## Recorded data
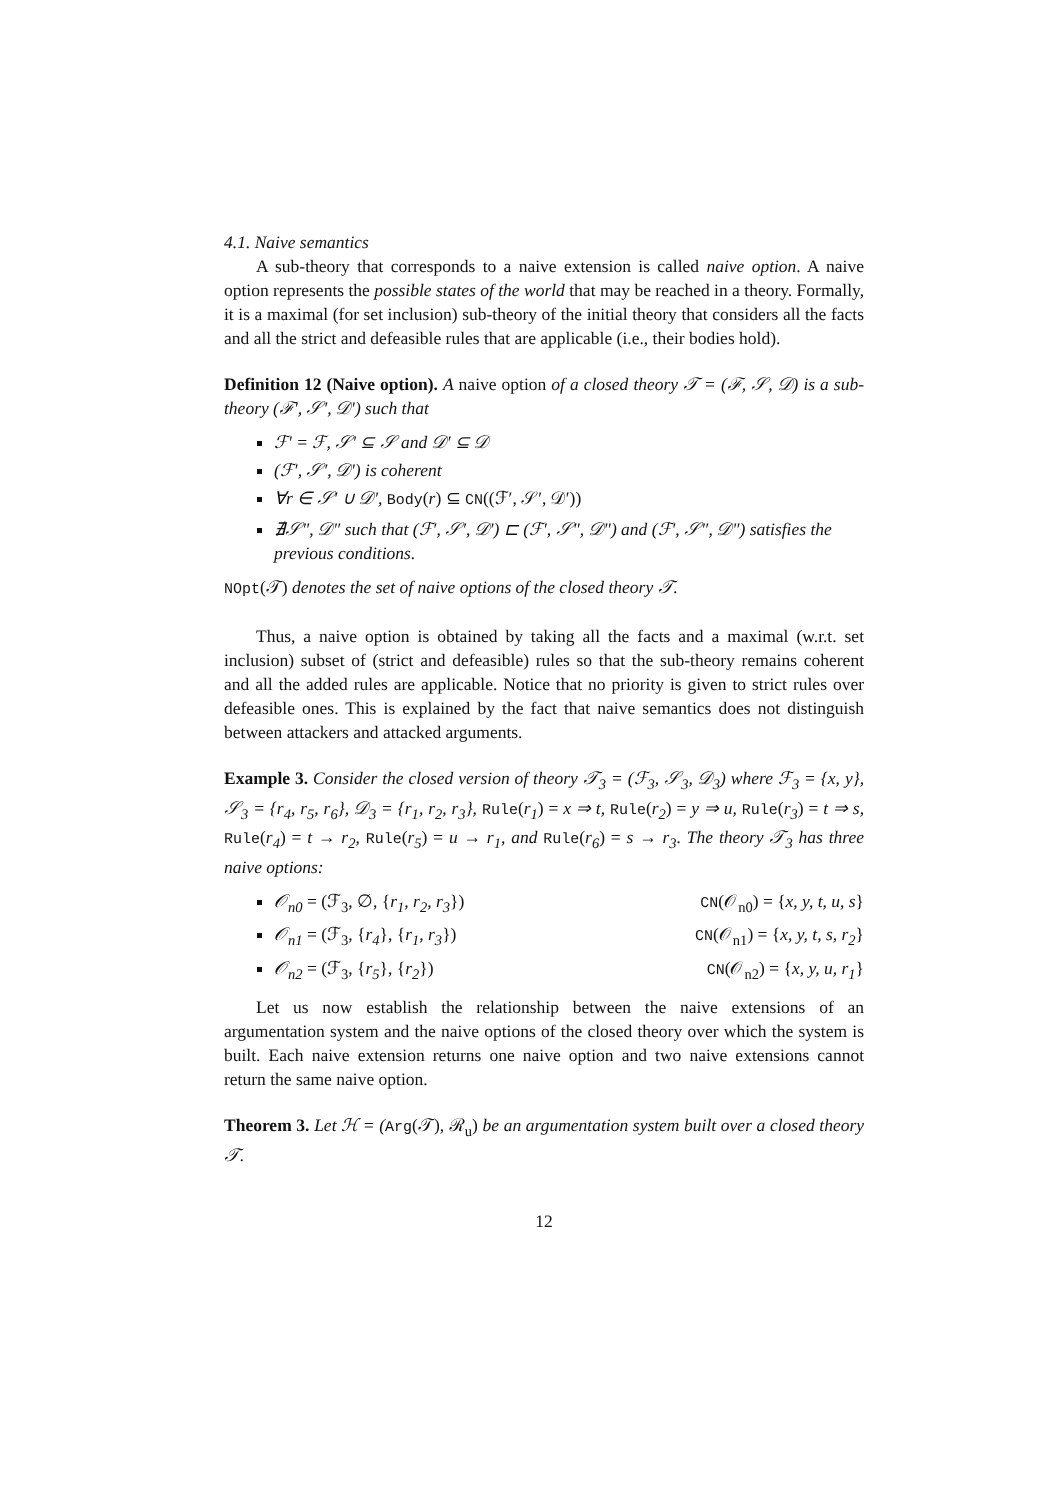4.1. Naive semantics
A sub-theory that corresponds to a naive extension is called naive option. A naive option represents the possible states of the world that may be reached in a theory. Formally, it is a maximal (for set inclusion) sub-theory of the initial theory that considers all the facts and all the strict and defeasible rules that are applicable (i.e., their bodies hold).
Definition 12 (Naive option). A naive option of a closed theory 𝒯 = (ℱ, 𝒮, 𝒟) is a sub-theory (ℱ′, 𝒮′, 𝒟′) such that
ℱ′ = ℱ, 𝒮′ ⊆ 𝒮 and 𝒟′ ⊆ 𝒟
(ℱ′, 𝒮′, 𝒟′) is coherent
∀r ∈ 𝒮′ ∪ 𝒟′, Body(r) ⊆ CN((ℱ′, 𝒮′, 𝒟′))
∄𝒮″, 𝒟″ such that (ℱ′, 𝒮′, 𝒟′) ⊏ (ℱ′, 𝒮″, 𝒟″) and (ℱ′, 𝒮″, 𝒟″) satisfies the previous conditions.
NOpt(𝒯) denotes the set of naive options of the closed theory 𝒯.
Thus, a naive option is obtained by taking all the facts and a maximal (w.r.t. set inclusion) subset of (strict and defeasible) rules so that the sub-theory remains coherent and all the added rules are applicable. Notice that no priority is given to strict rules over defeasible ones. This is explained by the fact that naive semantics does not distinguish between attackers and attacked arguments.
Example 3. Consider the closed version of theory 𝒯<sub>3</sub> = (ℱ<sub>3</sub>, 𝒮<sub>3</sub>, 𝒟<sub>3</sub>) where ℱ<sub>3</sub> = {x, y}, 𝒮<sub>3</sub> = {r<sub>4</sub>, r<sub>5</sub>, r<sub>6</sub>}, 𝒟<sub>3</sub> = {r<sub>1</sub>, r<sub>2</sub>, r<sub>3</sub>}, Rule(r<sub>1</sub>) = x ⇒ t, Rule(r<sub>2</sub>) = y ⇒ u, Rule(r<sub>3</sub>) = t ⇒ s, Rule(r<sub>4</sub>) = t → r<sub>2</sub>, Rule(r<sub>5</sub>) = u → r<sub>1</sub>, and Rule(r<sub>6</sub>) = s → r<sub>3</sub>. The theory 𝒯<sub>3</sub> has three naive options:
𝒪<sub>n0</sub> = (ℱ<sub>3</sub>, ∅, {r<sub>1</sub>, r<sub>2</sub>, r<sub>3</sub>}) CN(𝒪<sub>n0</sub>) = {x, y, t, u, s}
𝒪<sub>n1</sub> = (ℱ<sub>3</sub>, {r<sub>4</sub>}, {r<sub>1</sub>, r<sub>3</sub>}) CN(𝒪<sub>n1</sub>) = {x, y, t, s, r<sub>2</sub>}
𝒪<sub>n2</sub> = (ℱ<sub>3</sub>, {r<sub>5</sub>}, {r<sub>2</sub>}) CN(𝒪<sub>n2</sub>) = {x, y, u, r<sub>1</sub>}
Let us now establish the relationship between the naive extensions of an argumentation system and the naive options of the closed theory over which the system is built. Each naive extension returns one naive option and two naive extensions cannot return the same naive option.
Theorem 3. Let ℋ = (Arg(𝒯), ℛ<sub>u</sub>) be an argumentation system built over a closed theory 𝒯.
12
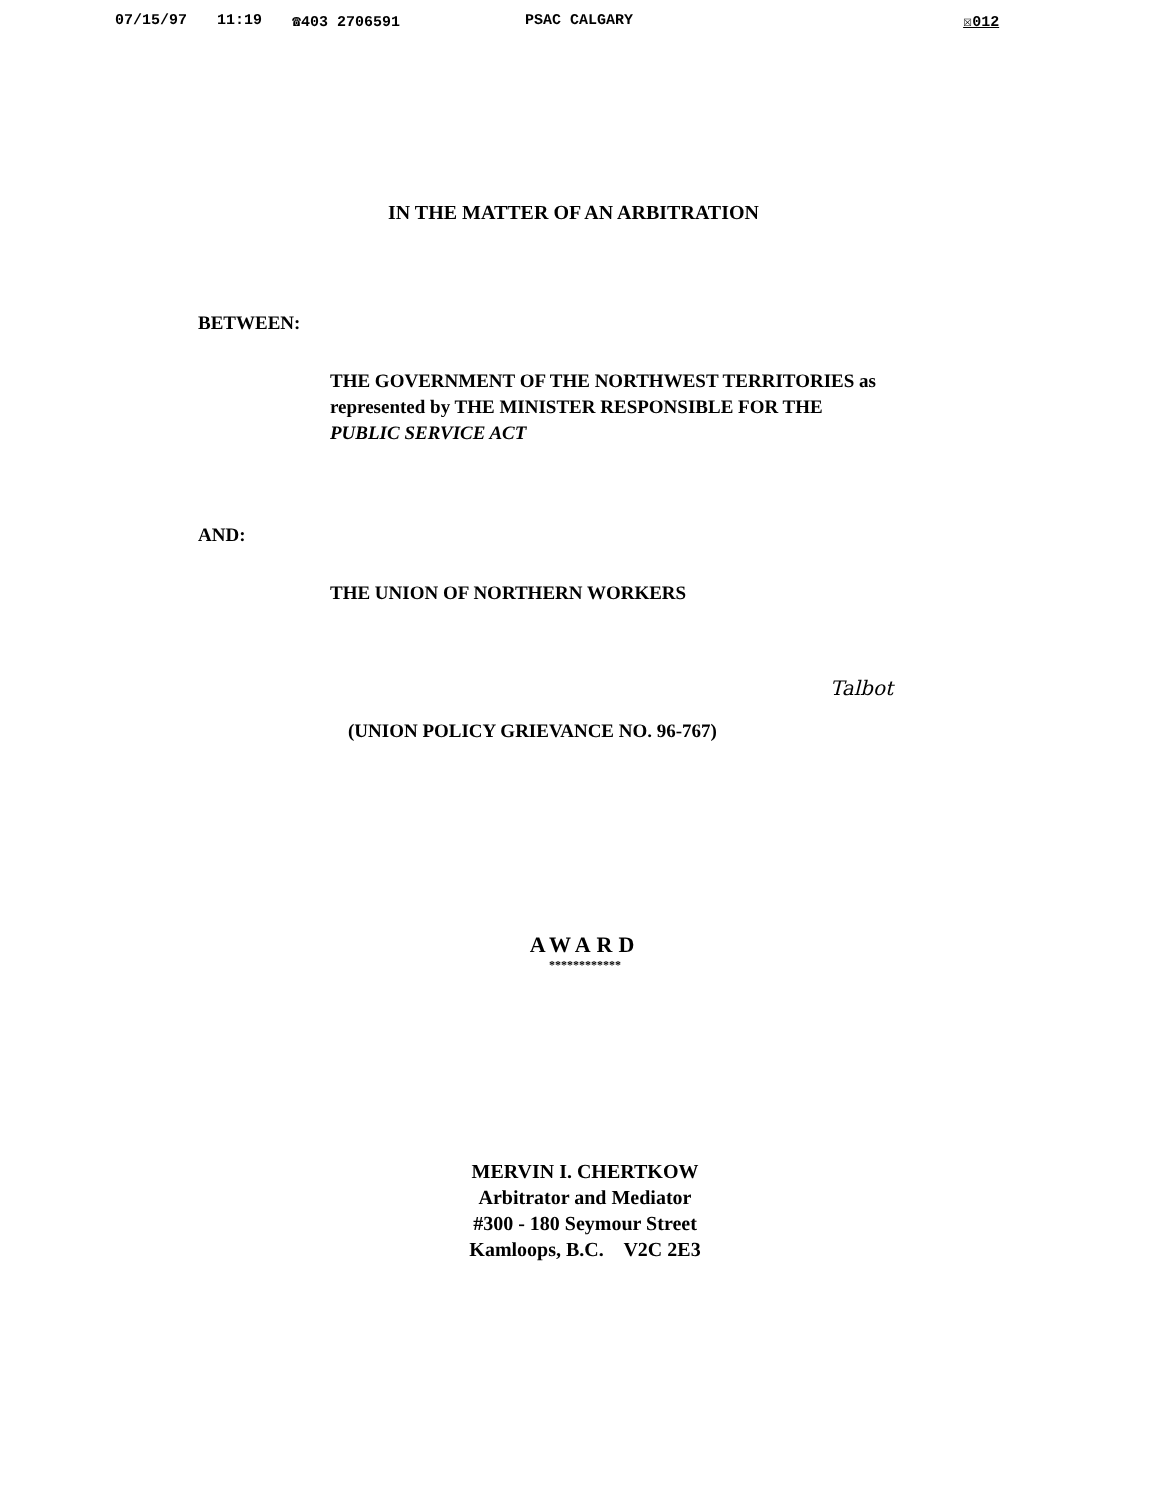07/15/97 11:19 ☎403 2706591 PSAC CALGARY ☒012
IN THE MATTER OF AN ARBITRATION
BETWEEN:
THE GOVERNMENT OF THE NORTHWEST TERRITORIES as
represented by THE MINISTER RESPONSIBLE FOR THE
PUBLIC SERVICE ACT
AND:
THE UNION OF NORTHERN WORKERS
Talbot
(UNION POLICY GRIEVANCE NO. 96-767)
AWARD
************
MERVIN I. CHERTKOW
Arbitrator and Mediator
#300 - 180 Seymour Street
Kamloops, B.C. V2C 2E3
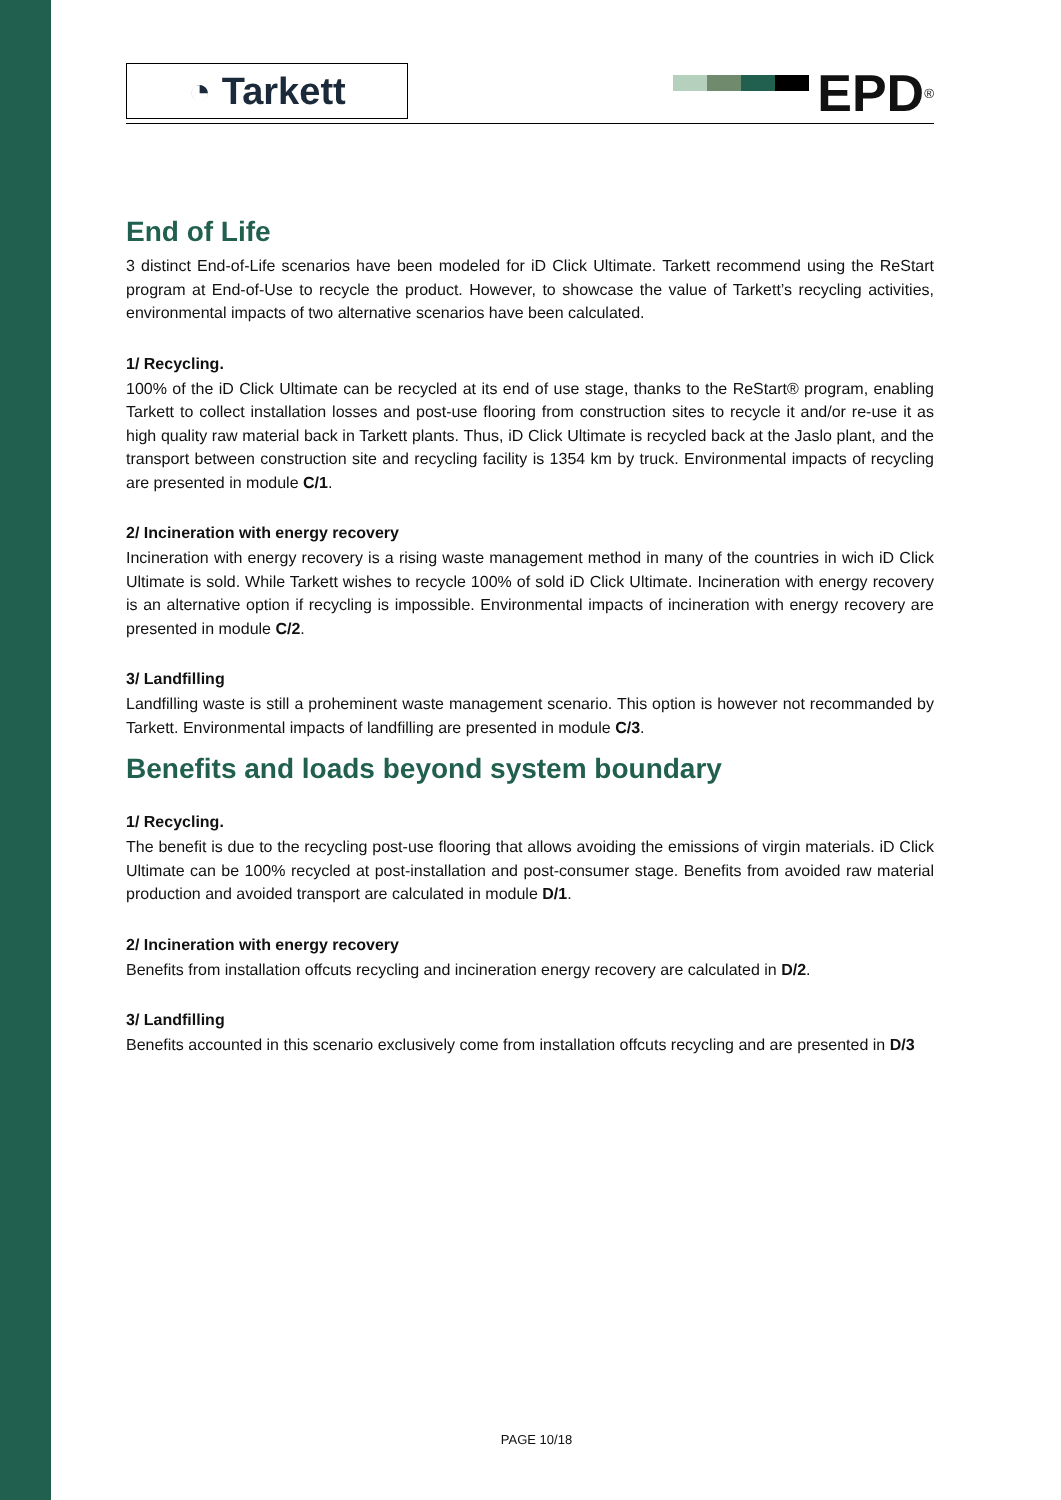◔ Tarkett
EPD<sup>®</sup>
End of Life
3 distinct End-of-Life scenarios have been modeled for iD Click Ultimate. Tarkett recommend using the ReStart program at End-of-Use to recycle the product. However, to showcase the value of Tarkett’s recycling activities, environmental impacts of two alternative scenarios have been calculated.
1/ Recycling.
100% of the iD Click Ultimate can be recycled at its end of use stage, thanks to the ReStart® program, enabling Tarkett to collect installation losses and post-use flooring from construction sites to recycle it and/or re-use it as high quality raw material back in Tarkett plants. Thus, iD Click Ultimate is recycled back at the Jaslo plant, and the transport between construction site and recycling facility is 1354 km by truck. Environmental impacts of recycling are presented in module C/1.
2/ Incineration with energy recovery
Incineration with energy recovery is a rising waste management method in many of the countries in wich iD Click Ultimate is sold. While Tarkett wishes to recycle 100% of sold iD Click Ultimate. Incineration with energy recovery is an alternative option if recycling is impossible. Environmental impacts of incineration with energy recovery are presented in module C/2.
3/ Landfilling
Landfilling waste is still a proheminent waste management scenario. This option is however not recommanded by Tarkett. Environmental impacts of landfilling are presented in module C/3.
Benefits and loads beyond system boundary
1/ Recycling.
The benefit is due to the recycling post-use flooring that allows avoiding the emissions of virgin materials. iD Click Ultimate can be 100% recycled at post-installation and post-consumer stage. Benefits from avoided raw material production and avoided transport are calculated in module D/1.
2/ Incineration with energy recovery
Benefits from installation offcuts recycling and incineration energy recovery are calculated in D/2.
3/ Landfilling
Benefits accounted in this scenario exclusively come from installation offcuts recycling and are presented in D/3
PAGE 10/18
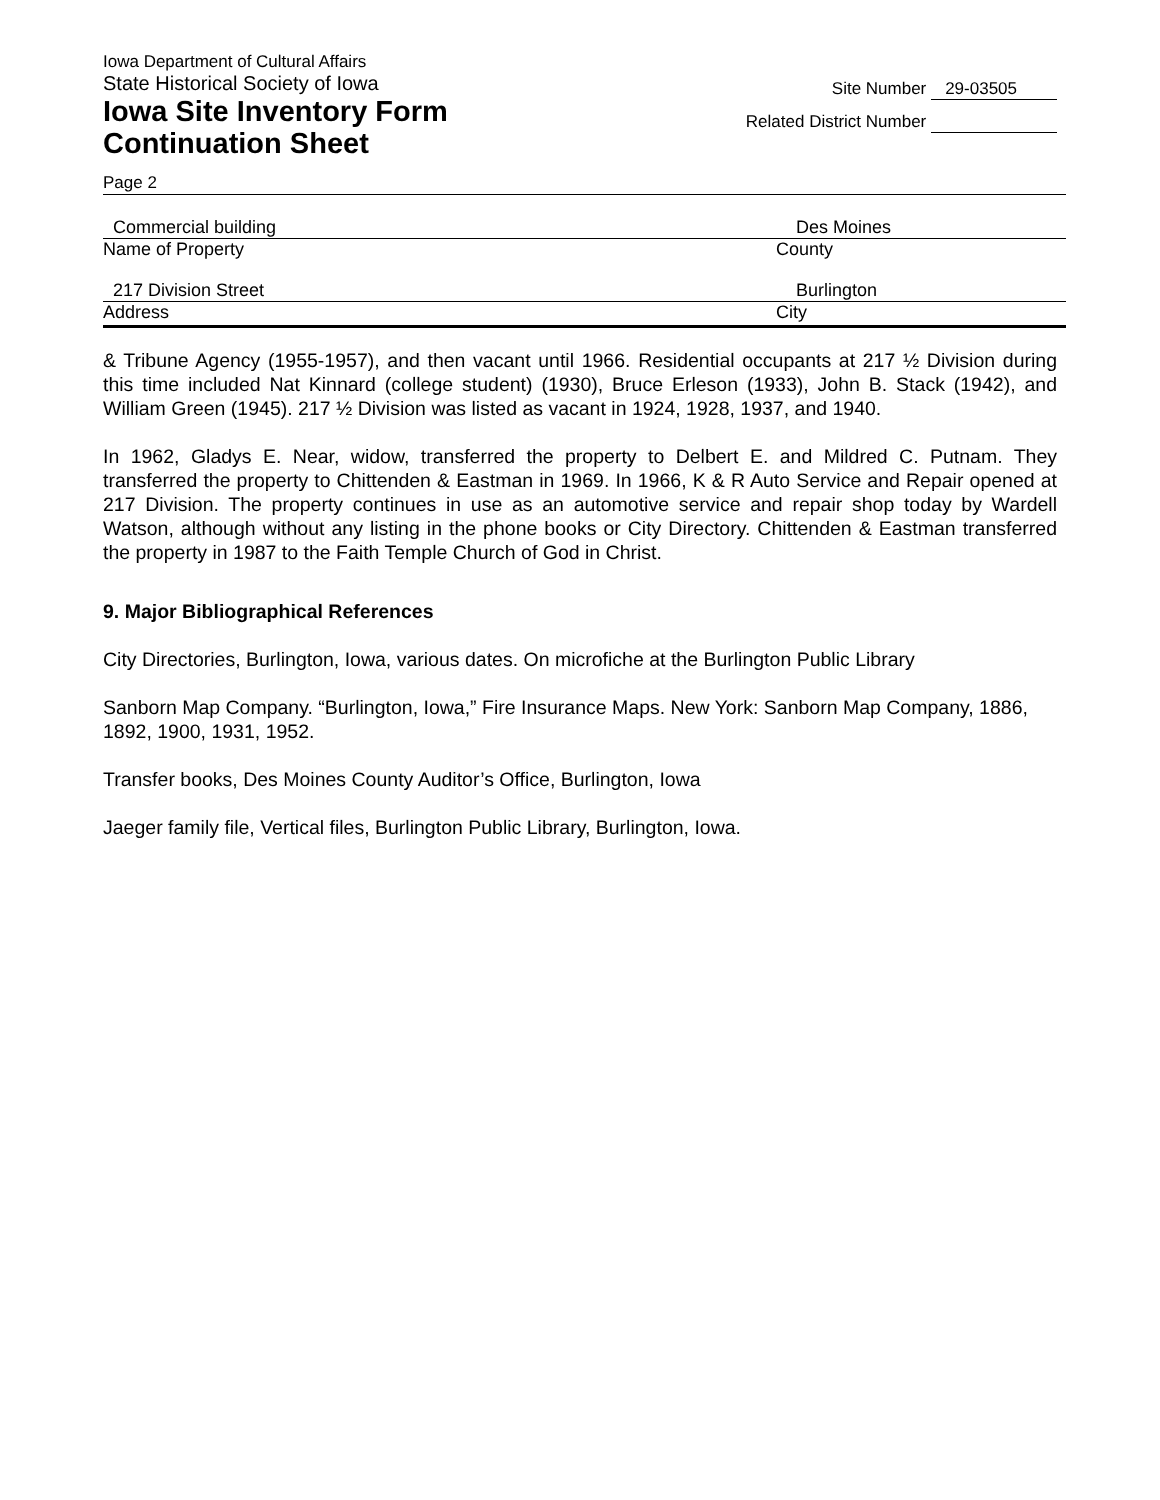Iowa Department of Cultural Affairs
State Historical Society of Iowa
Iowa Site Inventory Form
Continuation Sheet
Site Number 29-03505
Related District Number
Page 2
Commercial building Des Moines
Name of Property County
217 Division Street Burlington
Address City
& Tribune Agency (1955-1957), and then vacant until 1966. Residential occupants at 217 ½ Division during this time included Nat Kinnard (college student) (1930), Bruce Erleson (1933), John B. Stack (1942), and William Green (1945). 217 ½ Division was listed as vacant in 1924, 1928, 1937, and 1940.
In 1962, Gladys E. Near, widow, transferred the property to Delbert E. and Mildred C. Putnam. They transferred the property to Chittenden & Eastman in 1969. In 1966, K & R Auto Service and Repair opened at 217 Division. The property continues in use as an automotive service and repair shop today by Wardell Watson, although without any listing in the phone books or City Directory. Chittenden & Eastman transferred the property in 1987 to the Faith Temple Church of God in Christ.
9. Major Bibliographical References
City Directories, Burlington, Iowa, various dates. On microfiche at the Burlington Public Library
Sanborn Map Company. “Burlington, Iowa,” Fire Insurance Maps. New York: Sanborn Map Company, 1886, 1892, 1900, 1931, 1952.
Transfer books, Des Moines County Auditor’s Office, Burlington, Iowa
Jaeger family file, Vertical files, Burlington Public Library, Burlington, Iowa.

## What you should do
Copy out all lines of the material containing the word "Street".

## Problem solution
#300 - 180 Seymour Street
217 Division Street Burlington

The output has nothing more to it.